İkinci olarak, Brics dünya enerji rezervlerinin büyük bir bölümüne sahiptir. Bu durum, uzun vadeli satın alma anlaşmaları ve yerel para birimlerinin kullanımı gibi mekanizmalar için yeni fırsatlar yaratmaktadır. Bu gelişmeler, ABD’nin petrol ve gaz fiyatları üzerindeki kontrolüne meydan okuyabilir ve petrodoların sonunu işaret edebilir.
Üçüncü olarak, Birleşik Arap Emirlikleri’nin egemen varlık fonunun yıl sonuna kadar 2 trilyon dolara ulaşması beklenmektedir. Bu tek başına, Yeni Kalkınma Bankası’nın Batı merkezli finansal kurumlara karşı konumunu önemli ölçüde güçlendirebilir. Rusya Devlet Başkanı Vladimir Putin, Brics ülkelerinin Swift’e alternatif oluşturmadıklarını söylemiş olsa da, grup için bir ödeme sistemi kurma önerisi – uygulanırsa – ABD dolarının hakimiyetine meydan okuyabilir.
Dördüncü olarak, Çin’in Kuşak ve Yol Girişimi gibi ekonomik ilişkileri yoluyla sahip olduğu ilişkisel güç, küresel ekonomik sistemi yeniden şekillendirerek ticaret ve yatırım normlarını değiştirmekte ve mevcut finansal kurumların otoritesine meydan okumaktadır.
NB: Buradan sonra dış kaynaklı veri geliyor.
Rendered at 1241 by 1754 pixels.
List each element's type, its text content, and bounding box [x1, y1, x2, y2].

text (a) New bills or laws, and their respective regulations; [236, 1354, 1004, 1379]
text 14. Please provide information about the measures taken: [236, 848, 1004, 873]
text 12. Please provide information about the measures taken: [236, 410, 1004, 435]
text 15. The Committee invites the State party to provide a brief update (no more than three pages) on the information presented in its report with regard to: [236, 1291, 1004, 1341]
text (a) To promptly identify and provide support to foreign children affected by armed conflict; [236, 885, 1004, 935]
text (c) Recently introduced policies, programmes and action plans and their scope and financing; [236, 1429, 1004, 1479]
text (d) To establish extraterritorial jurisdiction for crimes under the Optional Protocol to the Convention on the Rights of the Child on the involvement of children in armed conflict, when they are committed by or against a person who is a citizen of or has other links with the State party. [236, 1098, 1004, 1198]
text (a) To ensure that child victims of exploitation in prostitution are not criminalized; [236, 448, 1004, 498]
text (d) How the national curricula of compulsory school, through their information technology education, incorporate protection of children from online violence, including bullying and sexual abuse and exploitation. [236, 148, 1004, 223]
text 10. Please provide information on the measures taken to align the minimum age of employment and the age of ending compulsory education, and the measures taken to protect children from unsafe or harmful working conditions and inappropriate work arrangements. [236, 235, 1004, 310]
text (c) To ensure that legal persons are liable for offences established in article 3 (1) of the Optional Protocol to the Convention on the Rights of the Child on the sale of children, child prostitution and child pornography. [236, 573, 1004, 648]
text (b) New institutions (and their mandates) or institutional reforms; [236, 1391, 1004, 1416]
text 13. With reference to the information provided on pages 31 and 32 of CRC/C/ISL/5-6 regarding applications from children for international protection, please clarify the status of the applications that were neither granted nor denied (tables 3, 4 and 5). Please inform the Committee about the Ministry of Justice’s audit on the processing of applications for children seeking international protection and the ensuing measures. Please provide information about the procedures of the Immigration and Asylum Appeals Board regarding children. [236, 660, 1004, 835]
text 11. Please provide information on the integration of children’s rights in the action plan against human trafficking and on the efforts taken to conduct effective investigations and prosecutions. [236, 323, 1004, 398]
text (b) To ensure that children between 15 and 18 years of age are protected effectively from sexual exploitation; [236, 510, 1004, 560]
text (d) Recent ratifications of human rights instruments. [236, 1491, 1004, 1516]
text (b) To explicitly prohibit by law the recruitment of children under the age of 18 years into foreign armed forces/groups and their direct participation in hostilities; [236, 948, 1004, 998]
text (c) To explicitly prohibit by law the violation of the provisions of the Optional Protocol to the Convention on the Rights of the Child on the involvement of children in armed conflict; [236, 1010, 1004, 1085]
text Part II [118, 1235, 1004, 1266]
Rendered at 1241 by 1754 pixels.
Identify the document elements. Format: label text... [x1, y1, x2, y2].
Beşinci olarak, Hindistan Dörtlü Güvenlik Diyaloğu’nun bir üyesi olmasına rağmen, Batı’nın Moskova’yı izole etme baskısına rağmen Rusya ile ticarete devam etmiştir. Bu tutum, Hindistan’ın stratejik özerklik, ekonomik çıkarlar ve Rusya ile uzun süredir devam eden savunma ve enerji bağlarına olan bağlılığından kaynaklanmaktadır. Çin ile son dönemde artan yakınlaşma, Hindistan’ın Batı ile ilişkilerinde denge sağlama çabasının bir parçası olarak dikkat çekmektedir.
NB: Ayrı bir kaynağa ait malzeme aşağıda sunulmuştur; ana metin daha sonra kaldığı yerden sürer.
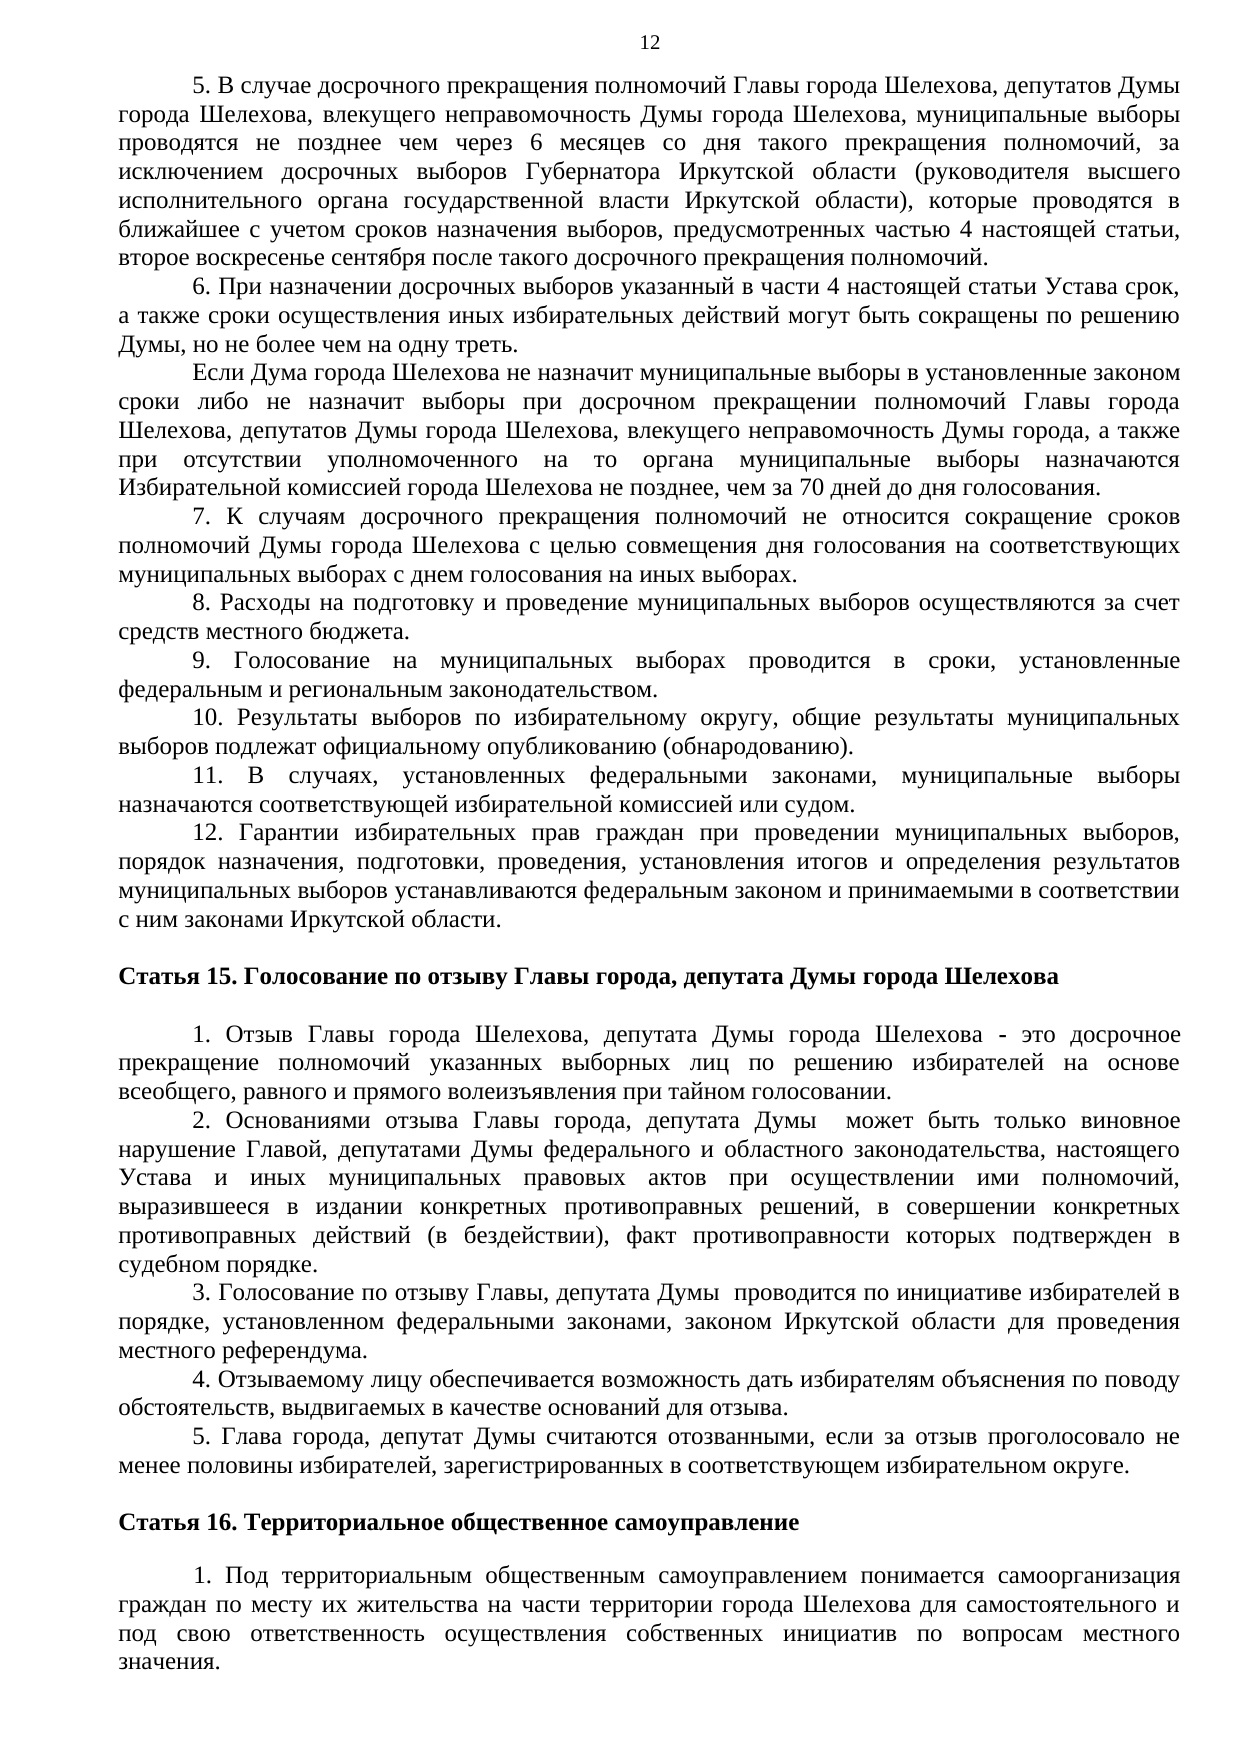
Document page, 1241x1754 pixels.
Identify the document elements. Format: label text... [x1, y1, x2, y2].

Altıncı olarak, Çin ve Brezilya gibi Brics ülkeleri, Ukrayna savaşına tarafsızlık, egemenlik ve müzakere vurgusuyla yaklaşmıştır. Bu tutum, Güneydoğu Asya Uluslar Birliği (ASEAN) gibi oluşumların savaşa yönelik tutumlarını etkilemiştir.
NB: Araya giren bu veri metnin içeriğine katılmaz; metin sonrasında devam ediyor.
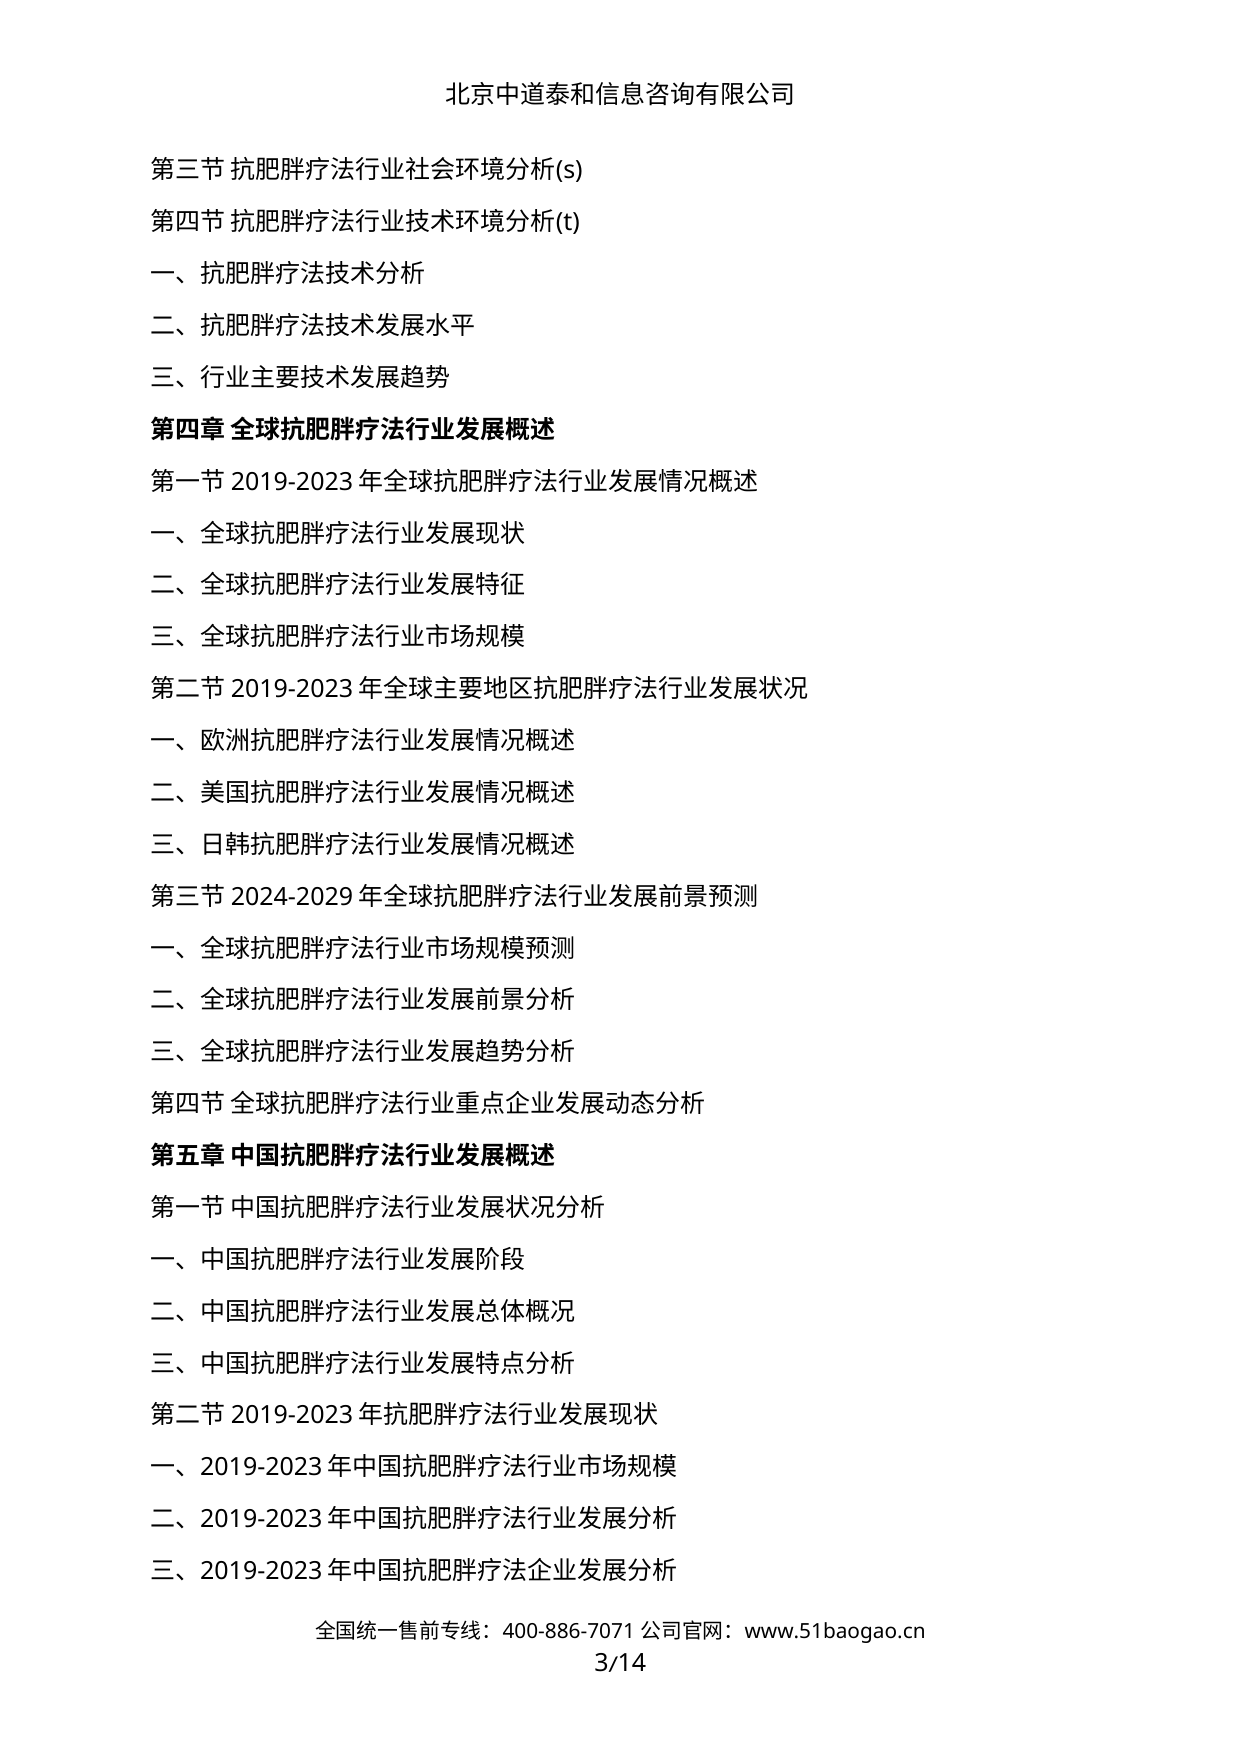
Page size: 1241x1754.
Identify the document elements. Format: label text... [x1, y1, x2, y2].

text 一、中国抗肥胖疗法行业发展阶段 [150, 1239, 1090, 1276]
text 二、抗肥胖疗法技术发展水平 [150, 306, 1090, 342]
text 第四节 抗肥胖疗法行业技术环境分析(t) [150, 202, 1090, 238]
text 二、2019-2023年中国抗肥胖疗法行业发展分析 [150, 1499, 1090, 1535]
text 三、全球抗肥胖疗法行业市场规模 [150, 617, 1090, 653]
text 第三节 抗肥胖疗法行业社会环境分析(s) [150, 150, 1090, 186]
text 三、日韩抗肥胖疗法行业发展情况概述 [150, 824, 1090, 861]
text 三、2019-2023年中国抗肥胖疗法企业发展分析 [150, 1551, 1090, 1587]
text 一、欧洲抗肥胖疗法行业发展情况概述 [150, 721, 1090, 757]
text 二、全球抗肥胖疗法行业发展特征 [150, 565, 1090, 601]
text 二、全球抗肥胖疗法行业发展前景分析 [150, 980, 1090, 1016]
text 三、全球抗肥胖疗法行业发展趋势分析 [150, 1032, 1090, 1068]
text 一、全球抗肥胖疗法行业发展现状 [150, 513, 1090, 549]
text 三、行业主要技术发展趋势 [150, 357, 1090, 394]
text 第四章 全球抗肥胖疗法行业发展概述 [150, 409, 1090, 446]
text 一、全球抗肥胖疗法行业市场规模预测 [150, 928, 1090, 964]
text 二、中国抗肥胖疗法行业发展总体概况 [150, 1291, 1090, 1327]
text 第二节 2019-2023年抗肥胖疗法行业发展现状 [150, 1395, 1090, 1431]
text 一、2019-2023年中国抗肥胖疗法行业市场规模 [150, 1447, 1090, 1483]
text 二、美国抗肥胖疗法行业发展情况概述 [150, 772, 1090, 809]
text 第一节 2019-2023年全球抗肥胖疗法行业发展情况概述 [150, 461, 1090, 497]
text 第五章 中国抗肥胖疗法行业发展概述 [150, 1136, 1090, 1172]
text 第四节 全球抗肥胖疗法行业重点企业发展动态分析 [150, 1084, 1090, 1120]
text 第二节 2019-2023年全球主要地区抗肥胖疗法行业发展状况 [150, 669, 1090, 705]
text 第一节 中国抗肥胖疗法行业发展状况分析 [150, 1187, 1090, 1224]
text 第三节 2024-2029年全球抗肥胖疗法行业发展前景预测 [150, 876, 1090, 912]
text 三、中国抗肥胖疗法行业发展特点分析 [150, 1343, 1090, 1379]
text 一、抗肥胖疗法技术分析 [150, 254, 1090, 290]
Son olarak, Türkiye’nin Brics’e katılma isteği, güç dengesi ve jeopolitik karmaşıklıkları vurgulamaktadır. Brics açısından Türkiye’nin üyeliği, grubun etkisini artırabilir ve çok kutuplu bir dünya düzenini teşvik etme hedeflerine katkı sağlayabilir. Türkiye için Brics üyeliği, ortaklıklarını çeşitlendirme ve diplomatik nüfuzunu güçlendirme fırsatını sunarak kendisini Doğu ve Batı arasında bir köprü olarak konumlandırabilir. Ancak Türkiye, bu durumda NATO üyesi olarak konumunu zorlama riskiyle karşı karşıya kalacaktır.
Brics, yalnızca maddi yeteneklerden değil, aynı zamanda bağlantılar kurma, alternatif kurumlar oluşturma ve yükselen ekonomiler arasında paylaşılan hedefleri koordine etme yoluyla ilişkisel güç biriktirmektedir.